§ **TASK BRIEF**: Reproduce the part of the lines that opens with the line containing "anchor score (positive)" and closes with the line containing "What is the difference", substituting "copy out" for "transcribe" and leaving everything else unchanged.

Start of DATA RECORDS

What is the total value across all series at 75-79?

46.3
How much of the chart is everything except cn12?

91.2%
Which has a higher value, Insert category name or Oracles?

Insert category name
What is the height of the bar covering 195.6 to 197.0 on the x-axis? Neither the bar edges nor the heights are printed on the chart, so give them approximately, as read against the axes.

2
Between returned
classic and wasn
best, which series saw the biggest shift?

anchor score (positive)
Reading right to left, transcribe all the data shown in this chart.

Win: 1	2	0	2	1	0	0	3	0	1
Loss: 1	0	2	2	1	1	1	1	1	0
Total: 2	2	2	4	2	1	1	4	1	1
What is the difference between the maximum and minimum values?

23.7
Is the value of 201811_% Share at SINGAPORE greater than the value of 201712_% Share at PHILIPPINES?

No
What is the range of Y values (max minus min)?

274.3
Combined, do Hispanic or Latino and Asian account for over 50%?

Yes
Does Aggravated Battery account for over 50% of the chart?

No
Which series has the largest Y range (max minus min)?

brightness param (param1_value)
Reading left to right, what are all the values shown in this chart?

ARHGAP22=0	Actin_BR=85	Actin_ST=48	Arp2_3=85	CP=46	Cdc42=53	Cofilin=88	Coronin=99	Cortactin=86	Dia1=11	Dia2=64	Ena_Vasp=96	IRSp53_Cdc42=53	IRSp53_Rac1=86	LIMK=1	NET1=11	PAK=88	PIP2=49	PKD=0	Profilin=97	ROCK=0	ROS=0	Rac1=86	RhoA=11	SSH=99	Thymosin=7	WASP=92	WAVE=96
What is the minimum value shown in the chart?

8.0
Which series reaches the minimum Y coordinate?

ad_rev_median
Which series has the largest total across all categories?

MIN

End of DATA RECORDS

§ **WRITTEN SOLUTION**:
anchor score (positive)
Reading right to left, copy out all the data shown in this chart.

Win: 1	2	0	2	1	0	0	3	0	1
Loss: 1	0	2	2	1	1	1	1	1	0
Total: 2	2	2	4	2	1	1	4	1	1
What is the difference between the maximum and minimum values?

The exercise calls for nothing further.